The new statute requires California employers to provide up to 80 hours of COVID-19 paid sick leave to “covered workers.” California employers include businesses with 500 or more employees nationwide, public or private. Covered workers include food-sector employees, employees who work for health care providers and emergency responders excluded from the FFCRA. They can receive 80 hours of paid sick leave if they are unable to work because:
- The worker is subject to a federal, state or local quarantine or isolation order related to COVID-19,
- The worker is advised by a health care provider to self-quarantine or self-isolate due to COVID-19-related concerns or
- The worker is prohibited from working by the worker’s hiring entity due to health concerns related to the potential transmission of COVID-19.
Food-sector employees are defined as those who work for an employer with 500 or more employees across the nation, perform work in a food-related industry or in the retail food supply chain (including pick-up, delivery, retail, preparation), and must leave their home to perform this work. However, these individuals do not have to be classified as “employees” to be covered. For example, grocery store workers, food pick-up and food delivery workers are all covered food-sector employees.
Health care providers and emergency responders include those who work for private or public entities that employ health care providers or emergency workers and exclude those employees from the FFCRA who must leave their home to perform this work. Employers who already provide these workers with a supplemental paid benefit for COVID-19-related reasons may be able to count those hours toward the total CPSL required hours. Further, employers who allow workers to take COVID-19 leave may retroactively provide supplemental paid leave to meet the CPSL pay and apply those hours.

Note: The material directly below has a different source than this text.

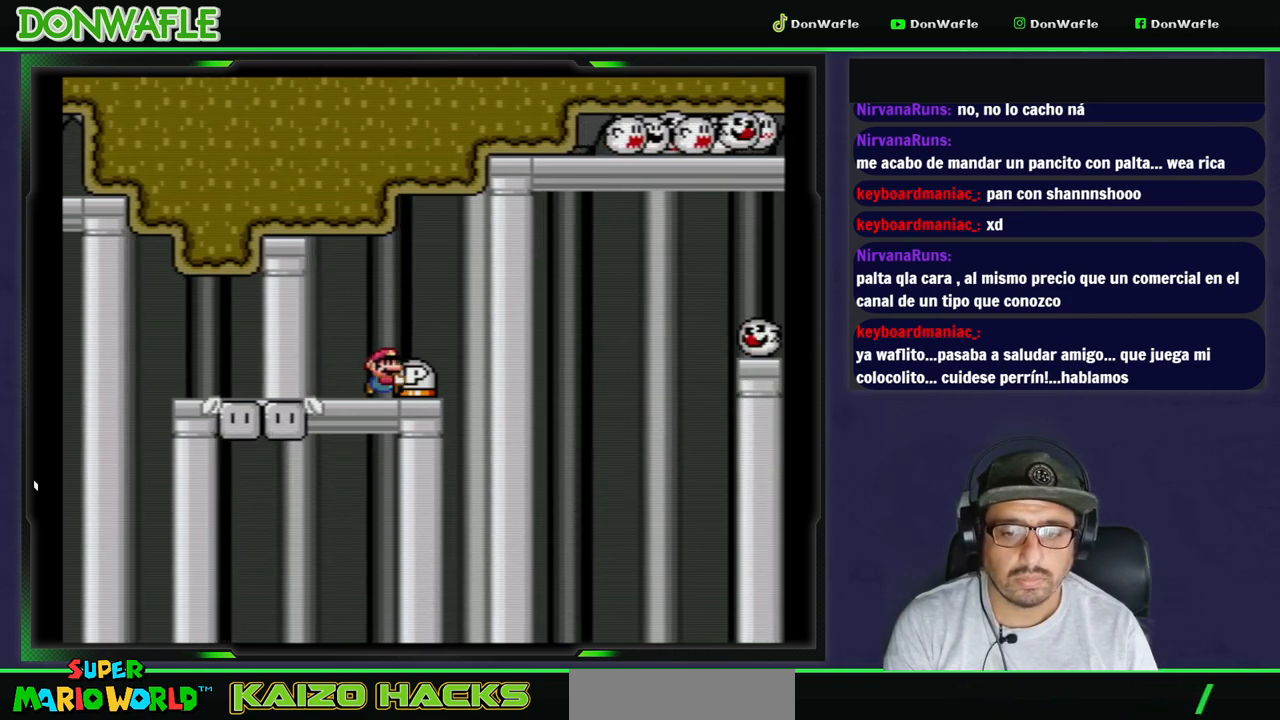
{"buttons": ["B", "Y", "DPAD_RIGHT"], "events": [[383, "DPAD_RIGHT", "down"], [417, "B", "down"]]}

Tax credits for employers of health care providers and emergency responders are not available under the new CPSL.
The amount of paid sick leave available under CPSL:
Employment Status | Amount of Leave |
Full-time employees and those scheduled to work an average of 40 or more hours in the preceding two weeks | 80 hours |
Part-time employees | Number of hours the worker is normally scheduled to work |
Part-time employees with a variable schedule that has worked for the employer six or more months | 14 times the average number of hours worked each day over a six-month period |
Part-time employees with a variable schedule that has worked for the employer for less than six months | 14 times the average number of hours worked over the entire period of employment |
The CPSL includes restrictive language regarding pay scales, recordkeeping requirements and notice to employees. More importantly, it imposes a short time for employers to come into compliance. It is important to consult with employment counsel on how the statute applies to your business or agency.
Disclaimer: BB&K Legal Alerts are not intended as legal advice. Additional facts, facts specific to your situation or future developments may affect subjects contained herein. Seek the advice of an attorney before acting or relying upon any information herein.